As knowledge about disorders of consciousness improves, however, the prospects for patients can only get better. The US Institute of Medicine recently convened a meeting of researchers, ethicists, legal experts and policy-makers to discuss the . All agreed that improving treatment and research into disorders of consciousness is an urgent priority. They described a “silent epidemic” of brain-injured patients who are being neglected for want of medical care – and research. For those in search of a miracle, the odds are still long. But awareness at last seems to be rising, in more ways than one.

A right to die?

Late awakenings from apparently persistent vegetative states have created concern about decisions to allow some patients to die on the basis that they have no hope of recovery. Should the right to die still exist?

The right to die was hard-won, established in law in the US in 1976 and in UK case law in 1993. Right-to-die cases now only go to court if doctors or family members disagree.
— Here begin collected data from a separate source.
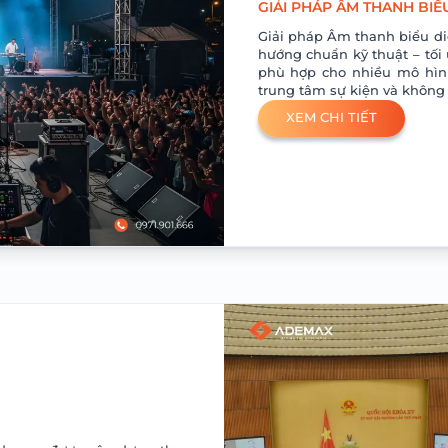
GIẢI PHÁP ÂM THANH BIỂ
Giải pháp Âm thanh biểu d
hướng chuẩn kỹ thuật – tối 
phù hợp cho nhiều mô hình
trung tâm sự kiện và không
XEM CHI TIẾT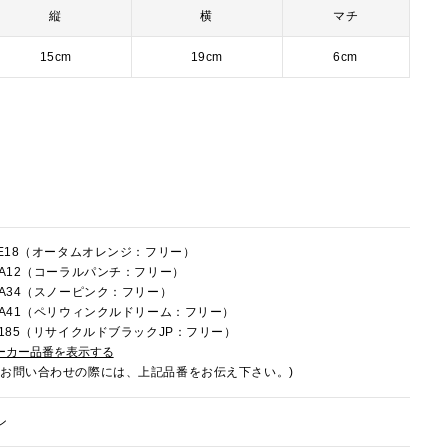
縦
横
マチ
15cm
19cm
6cm
5LE18（オータムオレンジ：フリー）
5RA12（コーラルパンチ：フリー）
5RA34（スノーピンク：フリー）
5RA41（ペリウィンクルドリーム：フリー）
5U185（リサイクルドブラックJP：フリー）
ーカー品番を表示する
でお問い合わせの際には、上記品番をお伝え下さい。)
ン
So far all right-to-die decisions have been supported by autopsy results. Yet even where there is unequivocal evidence that PVS is irreversible, the right to die can be controversial, as in the case of Terri Schiavo in 2005. She had been in a PVS for 15 years and had shown no signs of recovery. Yet the White House and the Vatican got involved, and Schiavo’s feeding tube was removed and reinserted four times before she was allowed to die.

Recent discoveries are having an effect. In one case a UK judge issued an order to try zolpidem on a PVS patient against her family’s wishes, before considering the right to die.

Researchers generally agree that the right to die should remain an option, and that a correct diagnosis of PVS usually goes along with irreversible neural death. The problem, it seems, is not with the right itself, or even challenging the persistence of true PVS, but with recognising patients who might instead be in the twilight of the minimally conscious state.